WHAT IS EXPECTED: The data below is to be copied exactly, line by line.

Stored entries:
_ _ _

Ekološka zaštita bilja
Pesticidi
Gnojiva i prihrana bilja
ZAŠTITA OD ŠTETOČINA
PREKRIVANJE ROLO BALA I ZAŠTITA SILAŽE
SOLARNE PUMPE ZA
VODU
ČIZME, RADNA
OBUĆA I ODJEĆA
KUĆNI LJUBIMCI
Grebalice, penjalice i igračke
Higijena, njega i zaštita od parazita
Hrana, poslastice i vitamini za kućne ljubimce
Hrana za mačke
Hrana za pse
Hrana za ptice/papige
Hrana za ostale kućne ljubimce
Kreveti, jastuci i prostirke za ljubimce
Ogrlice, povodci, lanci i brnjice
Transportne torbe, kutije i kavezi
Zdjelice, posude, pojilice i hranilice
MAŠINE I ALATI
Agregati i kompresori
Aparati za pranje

_ _ _

PROBLEM SOLUTION:
Ekološka zaštita bilja
Pesticidi
Gnojiva i prihrana bilja
ZAŠTITA OD ŠTETOČINA
PREKRIVANJE ROLO BALA I ZAŠTITA SILAŽE
SOLARNE PUMPE ZA
VODU
ČIZME, RADNA
OBUĆA I ODJEĆA
KUĆNI LJUBIMCI
Grebalice, penjalice i igračke
Higijena, njega i zaštita od parazita
Hrana, poslastice i vitamini za kućne ljubimce
Hrana za mačke
Hrana za pse
Hrana za ptice/papige
Hrana za ostale kućne ljubimce
Kreveti, jastuci i prostirke za ljubimce
Ogrlice, povodci, lanci i brnjice
Transportne torbe, kutije i kavezi
Zdjelice, posude, pojilice i hranilice
MAŠINE I ALATI
Agregati i kompresori
Aparati za pranje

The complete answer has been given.